● **AIM OF THE EXERCISE**
Among the lines below, keep only those from the one containing "Пожалуйста, дождитесь подтверждения" through the one containing "Билеты на Кубок Первого Канала", and reproduce them exactly.
(SUPPLIED ENTRIES begins)
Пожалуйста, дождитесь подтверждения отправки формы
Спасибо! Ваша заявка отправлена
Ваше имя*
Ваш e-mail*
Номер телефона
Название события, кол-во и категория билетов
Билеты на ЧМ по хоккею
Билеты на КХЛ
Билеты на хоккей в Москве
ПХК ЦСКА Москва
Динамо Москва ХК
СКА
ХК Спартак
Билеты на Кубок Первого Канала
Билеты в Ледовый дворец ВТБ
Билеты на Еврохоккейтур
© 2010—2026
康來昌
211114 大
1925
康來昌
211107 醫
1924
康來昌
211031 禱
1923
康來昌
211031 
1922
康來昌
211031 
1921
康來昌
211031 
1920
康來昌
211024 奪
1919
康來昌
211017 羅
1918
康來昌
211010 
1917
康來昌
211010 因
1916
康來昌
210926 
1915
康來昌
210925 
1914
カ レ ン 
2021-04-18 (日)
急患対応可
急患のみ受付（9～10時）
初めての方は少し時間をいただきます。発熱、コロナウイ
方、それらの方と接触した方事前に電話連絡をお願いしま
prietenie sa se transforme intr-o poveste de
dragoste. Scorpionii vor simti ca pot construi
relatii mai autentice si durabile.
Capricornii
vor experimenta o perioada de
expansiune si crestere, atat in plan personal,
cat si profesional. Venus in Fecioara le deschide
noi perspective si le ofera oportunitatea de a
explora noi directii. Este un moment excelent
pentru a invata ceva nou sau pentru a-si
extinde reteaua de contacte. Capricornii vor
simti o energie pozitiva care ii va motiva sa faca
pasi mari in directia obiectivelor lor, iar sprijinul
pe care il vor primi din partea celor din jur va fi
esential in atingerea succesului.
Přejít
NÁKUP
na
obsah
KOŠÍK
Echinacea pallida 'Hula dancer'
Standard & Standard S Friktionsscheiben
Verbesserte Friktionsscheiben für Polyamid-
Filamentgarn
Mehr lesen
(SUPPLIED ENTRIES ends)
(SUPPLIED ENTRIES begins)
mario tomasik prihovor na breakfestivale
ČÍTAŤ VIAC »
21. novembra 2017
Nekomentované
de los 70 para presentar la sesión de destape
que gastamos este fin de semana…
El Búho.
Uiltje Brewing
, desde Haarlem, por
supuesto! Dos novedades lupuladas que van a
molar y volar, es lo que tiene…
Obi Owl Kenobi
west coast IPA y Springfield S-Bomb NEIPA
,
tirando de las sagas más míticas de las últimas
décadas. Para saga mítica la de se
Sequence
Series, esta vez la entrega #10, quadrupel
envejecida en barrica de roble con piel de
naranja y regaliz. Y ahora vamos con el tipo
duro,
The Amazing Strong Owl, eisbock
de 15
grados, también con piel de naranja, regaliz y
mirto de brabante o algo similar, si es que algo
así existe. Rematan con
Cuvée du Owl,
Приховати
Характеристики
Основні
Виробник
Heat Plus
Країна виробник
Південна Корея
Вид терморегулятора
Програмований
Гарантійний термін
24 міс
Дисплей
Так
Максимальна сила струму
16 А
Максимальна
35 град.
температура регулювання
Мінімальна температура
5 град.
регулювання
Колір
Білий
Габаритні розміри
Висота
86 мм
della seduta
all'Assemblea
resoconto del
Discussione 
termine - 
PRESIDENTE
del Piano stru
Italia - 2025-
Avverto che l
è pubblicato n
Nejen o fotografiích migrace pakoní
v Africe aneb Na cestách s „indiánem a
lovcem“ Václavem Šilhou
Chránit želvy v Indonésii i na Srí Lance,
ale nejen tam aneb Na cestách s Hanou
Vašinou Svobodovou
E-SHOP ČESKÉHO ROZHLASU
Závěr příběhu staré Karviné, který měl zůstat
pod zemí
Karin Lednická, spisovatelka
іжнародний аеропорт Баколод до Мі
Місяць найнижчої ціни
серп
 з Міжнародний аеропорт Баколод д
(SUPPLIED ENTRIES ends)
● **RESPONSE TO THIS EXERCISE**
Пожалуйста, дождитесь подтверждения отправки формы
Спасибо! Ваша заявка отправлена
Ваше имя*
Ваш e-mail*
Номер телефона
Название события, кол-во и категория билетов
Билеты на ЧМ по хоккею
Билеты на КХЛ
Билеты на хоккей в Москве
ПХК ЦСКА Москва
Динамо Москва ХК
СКА
ХК Спартак
Билеты на Кубок Первого Канала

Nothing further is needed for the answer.